What do we have? It is said that the middle line is equal to 12 and the difference between the segments EO and OF is equal to 2. We can write down two equations and solve the system:

It is clear that in this case it is possible to select a pair of numbers without calculations, these are 5 and 7. But, nevertheless, we will solve the system:

So EO=12–5=7. Thus, the larger base is equal to AB=2∙EO=14.

27844. In an isosceles trapezoid, the diagonals are perpendicular. The height of the trapezoid is 12. Find its midline.

Immediately, we note that the height drawn through the intersection point of the diagonals in an isosceles trapezoid lies on the axis of symmetry and divides the trapezoid into two equal rectangular trapezoids, that is, the bases of this height are divided in half.

It would seem that in order to calculate the average line, we must find the grounds. Here a small dead end arises ... How, knowing the height, in this case, calculate the bases? And no how! Many such trapezoids with a fixed height and diagonals intersecting at an angle of 90 degrees can be built. How to be?

Look at the formula for the midline of a trapezoid. After all, we do not need to know the bases themselves, it is enough to know their sum (or half-sum). This we can do.

Since the diagonals intersect at right angles, isosceles right triangles are formed with height EF:

It follows from the above that FO=DF=FC, and OE=AE=EB. Now let's write down what the height expressed through the segments DF and AE is equal to:

So the middle line is 12.

* In general, this is a problem, as you understand, for an oral account. But I'm sure the detailed explanation provided is necessary. And so ... If you look at the figure (provided that the angle between the diagonals is observed during construction), the equality FO=DF=FC, and OE=AE=EB immediately catches your eye.

As part of the prototypes, there are also types of tasks with trapezoids. It was built on a sheet in a cell and it is required to find the middle line, the side of the cell is usually 1, but there may be another value.

27848. Find the midline of the trapezoid ABCD if the sides of the square cells are 1.

It's simple, we calculate the bases by cells and use the formula: (2 + 4) / 2 = 3

If the bases are built at an angle to the cell grid, then there are two ways. For example!

The median line of a trapezoid, and especially its properties, are very often used in geometry to solve problems and prove certain theorems.
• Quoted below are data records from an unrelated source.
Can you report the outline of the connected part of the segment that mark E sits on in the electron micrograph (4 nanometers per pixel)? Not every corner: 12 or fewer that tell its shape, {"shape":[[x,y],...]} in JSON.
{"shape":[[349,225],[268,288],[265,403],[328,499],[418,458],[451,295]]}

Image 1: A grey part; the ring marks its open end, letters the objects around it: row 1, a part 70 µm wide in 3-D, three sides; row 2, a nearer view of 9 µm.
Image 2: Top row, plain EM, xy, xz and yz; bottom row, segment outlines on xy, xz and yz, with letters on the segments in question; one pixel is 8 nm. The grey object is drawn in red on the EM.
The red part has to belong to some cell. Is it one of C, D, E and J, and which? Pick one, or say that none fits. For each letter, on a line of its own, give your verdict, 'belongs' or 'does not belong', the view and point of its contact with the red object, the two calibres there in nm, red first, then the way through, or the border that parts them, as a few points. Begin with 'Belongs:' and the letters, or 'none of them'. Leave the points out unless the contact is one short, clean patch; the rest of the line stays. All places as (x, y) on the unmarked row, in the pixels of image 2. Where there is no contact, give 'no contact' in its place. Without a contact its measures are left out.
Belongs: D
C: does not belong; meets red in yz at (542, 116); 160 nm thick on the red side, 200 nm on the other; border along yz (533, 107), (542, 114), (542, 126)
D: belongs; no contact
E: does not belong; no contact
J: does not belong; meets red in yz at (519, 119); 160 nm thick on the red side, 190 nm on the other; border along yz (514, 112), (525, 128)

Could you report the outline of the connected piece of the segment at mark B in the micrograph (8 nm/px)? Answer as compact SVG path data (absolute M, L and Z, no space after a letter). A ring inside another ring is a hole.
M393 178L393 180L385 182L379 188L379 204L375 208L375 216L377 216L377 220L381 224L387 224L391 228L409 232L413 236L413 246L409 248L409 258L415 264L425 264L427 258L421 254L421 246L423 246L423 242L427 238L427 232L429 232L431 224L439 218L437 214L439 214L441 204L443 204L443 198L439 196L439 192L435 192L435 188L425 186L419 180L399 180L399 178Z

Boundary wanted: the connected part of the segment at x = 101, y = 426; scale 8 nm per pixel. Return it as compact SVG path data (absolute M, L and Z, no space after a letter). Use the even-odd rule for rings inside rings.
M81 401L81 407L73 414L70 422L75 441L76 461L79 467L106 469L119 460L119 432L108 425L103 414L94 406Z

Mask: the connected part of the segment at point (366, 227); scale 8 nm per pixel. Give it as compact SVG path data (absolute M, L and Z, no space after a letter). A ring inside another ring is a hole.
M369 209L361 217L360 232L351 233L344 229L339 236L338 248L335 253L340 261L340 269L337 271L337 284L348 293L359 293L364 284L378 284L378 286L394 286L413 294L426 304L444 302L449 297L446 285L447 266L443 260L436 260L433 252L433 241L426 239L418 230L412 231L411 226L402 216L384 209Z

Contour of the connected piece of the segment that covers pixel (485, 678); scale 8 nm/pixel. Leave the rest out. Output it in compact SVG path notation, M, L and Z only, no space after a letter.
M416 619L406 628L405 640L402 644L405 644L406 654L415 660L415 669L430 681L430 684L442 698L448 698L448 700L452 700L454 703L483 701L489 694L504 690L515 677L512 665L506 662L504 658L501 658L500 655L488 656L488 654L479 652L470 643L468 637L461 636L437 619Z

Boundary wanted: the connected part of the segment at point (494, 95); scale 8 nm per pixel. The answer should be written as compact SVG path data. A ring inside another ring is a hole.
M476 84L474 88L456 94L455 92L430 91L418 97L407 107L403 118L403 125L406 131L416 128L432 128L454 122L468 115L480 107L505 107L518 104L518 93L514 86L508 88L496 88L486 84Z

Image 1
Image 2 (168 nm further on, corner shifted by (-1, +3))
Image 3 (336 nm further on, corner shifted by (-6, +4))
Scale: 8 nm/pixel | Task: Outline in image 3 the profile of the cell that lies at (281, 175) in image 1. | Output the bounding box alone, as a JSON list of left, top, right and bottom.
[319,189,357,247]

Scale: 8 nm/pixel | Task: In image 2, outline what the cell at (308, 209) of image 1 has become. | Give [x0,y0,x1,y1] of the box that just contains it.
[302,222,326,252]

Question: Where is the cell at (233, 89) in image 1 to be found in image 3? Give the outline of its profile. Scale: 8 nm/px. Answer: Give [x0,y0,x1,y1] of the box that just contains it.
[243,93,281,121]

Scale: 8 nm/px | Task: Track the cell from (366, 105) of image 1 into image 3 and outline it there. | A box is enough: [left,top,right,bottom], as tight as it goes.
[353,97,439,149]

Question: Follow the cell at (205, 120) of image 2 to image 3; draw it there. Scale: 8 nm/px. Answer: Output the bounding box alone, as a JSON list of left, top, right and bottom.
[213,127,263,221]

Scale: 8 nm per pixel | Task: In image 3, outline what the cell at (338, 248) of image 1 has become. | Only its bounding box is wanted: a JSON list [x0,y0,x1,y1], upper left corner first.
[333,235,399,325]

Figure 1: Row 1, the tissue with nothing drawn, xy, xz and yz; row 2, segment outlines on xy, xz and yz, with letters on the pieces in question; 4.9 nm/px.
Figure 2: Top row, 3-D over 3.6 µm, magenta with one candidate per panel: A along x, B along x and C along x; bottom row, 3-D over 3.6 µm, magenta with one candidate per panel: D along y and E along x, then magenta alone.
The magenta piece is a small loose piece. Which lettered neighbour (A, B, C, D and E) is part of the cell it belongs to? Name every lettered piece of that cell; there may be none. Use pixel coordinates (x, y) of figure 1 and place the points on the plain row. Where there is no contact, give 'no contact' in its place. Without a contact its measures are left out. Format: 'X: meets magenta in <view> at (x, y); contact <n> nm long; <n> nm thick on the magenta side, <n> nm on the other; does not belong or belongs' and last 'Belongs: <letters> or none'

is a quadrilateral with only 2 sides parallel to each other. Parallel sides are called bases (in Figure 1 - AD And BC), the other two are lateral (in the figure AB And CD).

Median line of the trapezoid- this is a segment connecting the midpoints of its lateral sides (in Figure 1 - KL).

Properties of the midline of a trapezoid

Proof of the trapezium midline theorem

Prove that the midline of a trapezoid is equal to half the sum of its bases and parallel to these bases.

Dana trapezoid ABCD with midline KL. To prove the properties under consideration, it is required to draw a straight line through the points B And L. In figure 2, this is a straight line BQ. And also continue the base AD to the intersection with the line BQ.

Consider the resulting triangles LBC And LQD:

1. By definition of the midline KL dot L is the midpoint of the segment CD. It follows from this that the segments CL And LD are equal.
2. ∠BLC = ∠QLD because these angles are vertical.
3. ∠BCL = ∠LDQ, since these angles are crosswise lying at parallel lines AD And BC and secant CD.

From these 3 equalities it follows that the triangles considered earlier LBC And LQD are equal on 1 side and two angles adjacent to it (see Fig. 3). Consequently, ∠ LBC = ∠LQD, BC=DQ and the most important thing - BL=LQ => KL, which is the midline of the trapezoid ABCD, is also the midline of the triangle ABQ. According to the property of the midline of a triangle ABQ we get.